[Dataset entries]
----

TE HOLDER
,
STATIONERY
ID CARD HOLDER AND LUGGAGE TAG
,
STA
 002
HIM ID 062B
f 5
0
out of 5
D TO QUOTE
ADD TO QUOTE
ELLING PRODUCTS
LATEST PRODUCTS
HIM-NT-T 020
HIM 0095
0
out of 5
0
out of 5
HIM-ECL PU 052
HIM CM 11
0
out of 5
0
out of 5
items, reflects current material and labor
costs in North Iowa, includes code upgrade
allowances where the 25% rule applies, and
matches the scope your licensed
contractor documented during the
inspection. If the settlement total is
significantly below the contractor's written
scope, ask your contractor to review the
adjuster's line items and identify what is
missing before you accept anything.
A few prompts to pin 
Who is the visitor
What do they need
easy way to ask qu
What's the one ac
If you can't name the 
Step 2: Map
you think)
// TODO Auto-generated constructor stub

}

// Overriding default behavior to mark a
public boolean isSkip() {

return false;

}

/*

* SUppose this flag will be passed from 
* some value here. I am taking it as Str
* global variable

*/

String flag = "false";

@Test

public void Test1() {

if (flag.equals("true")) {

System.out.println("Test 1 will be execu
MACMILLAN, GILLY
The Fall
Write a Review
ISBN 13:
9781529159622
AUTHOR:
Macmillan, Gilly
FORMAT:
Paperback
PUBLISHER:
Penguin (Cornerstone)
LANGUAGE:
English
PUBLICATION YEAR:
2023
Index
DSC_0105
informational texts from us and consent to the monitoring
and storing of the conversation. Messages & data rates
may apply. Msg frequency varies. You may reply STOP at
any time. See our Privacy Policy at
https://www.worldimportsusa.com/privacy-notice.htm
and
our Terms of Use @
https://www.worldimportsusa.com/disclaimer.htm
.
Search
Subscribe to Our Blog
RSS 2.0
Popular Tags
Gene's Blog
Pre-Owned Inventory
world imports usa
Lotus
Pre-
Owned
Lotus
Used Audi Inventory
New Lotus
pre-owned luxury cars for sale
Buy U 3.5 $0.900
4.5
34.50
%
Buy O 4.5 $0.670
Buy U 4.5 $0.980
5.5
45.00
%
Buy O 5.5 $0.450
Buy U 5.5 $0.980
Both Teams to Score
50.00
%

----

Required action:
All lines of the records above that contain the word "contractor" are to be copied out.

Result:
contractor documented during the
significantly below the contractor's written
scope, ask your contractor to review the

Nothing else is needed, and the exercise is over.